Consignes de l'exercice:
(1) D'après l'extrait, de quel tribunal administratif émane le jugement dont l'annulation est demandée ?
(2) Restituez à l'identique le passage de l'extrait allant de « Article 2 : Les » à « administrative sont rejetées. ».

5. Considérant qu'après avoir relevé, par une appréciation exempte de dénaturation, que le requérant n'avait pas sollicité la communication des motifs de la décision implicite de rejet de sa demande de protection juridictionnelle, le tribunal administratif n'a pas commis d'erreur de droit en écartant pour ce motif le moyen tiré de la méconnaissance des dispositions de l'article 5 de la loi du 11 juillet 1979 ;

6. Considérant qu'il résulte de tout ce qui précède que M. A...n'est pas fondé à demander l'annulation du jugement du tribunal administratif de Lyon ;

7. Considérant que les dispositions de l'article L. 761-1 du code de justice administrative font obstacle à ce qu'une somme soit mise à ce titre à la charge de l'école nationale supérieure des mines de Saint-Etienne, qui n'est pas, dans la présente instance, la partie perdante ; qu'il n'y a pas lieu, dans les circonstances de l'espèce, de faire droit à la demande présentée par cette dernière au titre de ces mêmes dispositions ;

D E C I D E :

--------------

Article 1er : Le pourvoi de M. A...est rejeté.

Article 2 : Les conclusions présentées par l'école nationale supérieure des mines de Saint-Etienne au titre des dispositions de l'article L. 761-1 du code de justice administrative sont rejetées.

Article 3 : La présente décision sera notifiée à M. B...A...et à l'école nationale supérieure des mines de Saint-Etienne.

Copie en sera adressée pour information au ministre de l'économie, de l'industrie et du numérique.

Données recueillies:
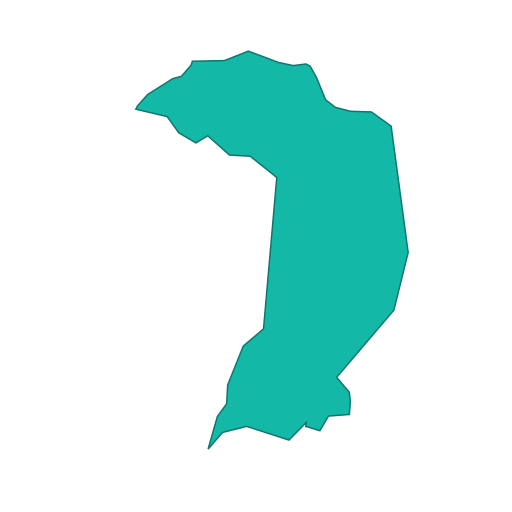 Chowan, North Carolina, United States of America (Robinson projection), rotated 192°
{"feature_id": "52423323B33793433125252", "entity_name": "Chowan", "entity_type": "district", "adm_level": 2, "iso_a3": "USA", "parent_name": "United States of America", "parent_adm1": "North Carolina", "projection": "robinson", "projection_center": [-76.579, 36.178], "detail": "fine", "context": "isolated", "style": "filled", "palette": "teal", "viewbox_px": 512, "rotation_deg": 192, "n_neighbors": 0, "source": "geoboundaries", "source_scale": "gbopen_adm2", "svg_char_len": 727}
<svg xmlns="http://www.w3.org/2000/svg" viewBox="0 0 512 512"><g transform="rotate(192 256 256)"><path d="M131.7,120.4L133.4,133.2L136.4,142.1L151.9,154.1L109.9,231.7L107.9,291.1L150.8,411.1L173.0,420.9L193.7,417.2L209.3,417.9L220.4,423.3L234.0,443.3L242.6,453.0L247.1,454.2L259.2,450.0L274.3,450.0L306.1,454.8L327.5,440.6L358.7,433.3L359.2,429.1L366.3,416.3L374.4,412.1L395.5,391.5L403.1,378.2L404.1,374.6L371.9,373.9L357.1,360.4L338.3,354.1L328.2,363.6L303.0,349.2L282.4,352.4L252.0,337.1L233.5,186.3L249.7,165.3L256.9,124.0L254.0,105.3L260.4,91.1L262.7,57.2L252.0,76.5L229.7,87.4L185.5,82.8L172.2,103.7L171.9,99.6L171.6,99.7L157.2,98.4L151.8,114.5L131.7,120.4Z" fill="#14b8a6" stroke="#0f766e" stroke-width="1.5"/></g></svg>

Corrigé de l'exercice:
(1) Du tribunal administratif de Lyon.

(2)
Article 2 : Les conclusions présentées par l'école nationale supérieure des mines de Saint-Etienne au titre des dispositions de l'article L. 761-1 du code de justice administrative sont rejetées.